→ **Task requirements**
- A) In the passage on sin and accountability, what is the only sin that can condemn us?
- B) Reproduce the passage on sin and accountability from "You use the" up to and including "basis for it.".
- C) Carry the passage on sin and accountability forward, starting after its last sentence.

→ **Source**
-----

You use the word "accountable". Why should we be held accountable for a failure that is unavoidable by nature... (design? ;) ) God might as well hold us accountable for breathing. You still haven't answered that basic question. You just replied with an exposition of Christian doctrine. Not the logical or moral basis for it.

David's son, who was a result of David and Bathsheba's adultery, died as an infant and David acknowledged that he wouldn't see his son again until heaven. In other words God did not hold his son accountable for his sin nature, when he had not yet had a chance to reject God.

Our eternal destiny is the most important decision of our lives. The Scriptures present us with a perfectly just and fair God. Having a sin nature gives us a propensity to sin. The only sin that can condemn us is the rejection of God's pardon for our sin.

According to the Bible, God gives each of us enough information about Him, that we can make our own decision to follow or reject Him. We are all on death row awaiting death. God has offered us all a pardon for our sins, and removal from death row. All we must do in order to receive the pardon is acknowledge we are on death row and in need of a pardon, then accept the pardon that God has provided. Looking to the death and resurrection of Jesus Christ for salvation. When we do this, we are immediately released from the prison of our sin, which had condemned us.

-----

Dataset records

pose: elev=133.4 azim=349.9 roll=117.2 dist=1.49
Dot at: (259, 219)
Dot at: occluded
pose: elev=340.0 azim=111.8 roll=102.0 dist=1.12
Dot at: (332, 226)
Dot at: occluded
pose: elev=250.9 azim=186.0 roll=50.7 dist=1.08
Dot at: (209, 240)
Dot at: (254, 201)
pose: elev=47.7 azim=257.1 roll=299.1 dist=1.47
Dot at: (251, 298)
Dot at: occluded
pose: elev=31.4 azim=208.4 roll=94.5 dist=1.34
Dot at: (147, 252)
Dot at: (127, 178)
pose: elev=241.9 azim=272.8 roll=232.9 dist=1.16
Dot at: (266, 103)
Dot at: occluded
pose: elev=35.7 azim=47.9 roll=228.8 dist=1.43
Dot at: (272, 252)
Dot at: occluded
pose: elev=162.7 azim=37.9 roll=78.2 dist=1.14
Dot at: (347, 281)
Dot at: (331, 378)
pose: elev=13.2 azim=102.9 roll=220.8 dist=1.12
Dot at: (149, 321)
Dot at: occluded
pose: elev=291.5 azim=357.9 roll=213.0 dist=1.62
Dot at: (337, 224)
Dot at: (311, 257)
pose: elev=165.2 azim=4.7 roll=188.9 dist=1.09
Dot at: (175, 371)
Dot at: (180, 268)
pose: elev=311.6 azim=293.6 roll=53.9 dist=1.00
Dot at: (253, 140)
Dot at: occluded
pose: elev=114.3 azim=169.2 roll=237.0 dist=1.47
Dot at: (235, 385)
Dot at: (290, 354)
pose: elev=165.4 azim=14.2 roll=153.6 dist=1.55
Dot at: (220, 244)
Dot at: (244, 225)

-----

→ **Answers in order**
- A) The rejection of God's pardon for our sin.

- B)
You use the word "accountable". Why should we be held accountable for a failure that is unavoidable by nature... (design? ;) ) God might as well hold us accountable for breathing. You still haven't answered that basic question. You just replied with an exposition of Christian doctrine. Not the logical or moral basis for it.

- C)
Noah and his family were the only people on the planet who did not reject God. The rest of civilization experienced simultanious ushering to the final judgement of God for rejecting Him (there may have been children who went straight to heaven, their temporal lives having been cut short by the curse of sin -- as was David's son and the people in the Tsunami -- which brought on the flood). Physical death marks the end of our opportunity to make a choice. Choosing to accept the pardon naturally changes one's perspective on physical death.

225 posted on 02/17/2005 9:09:45 AM PST by bondserv (Sincerity with God is the most powerful instigator for change! † [Check out my profile page])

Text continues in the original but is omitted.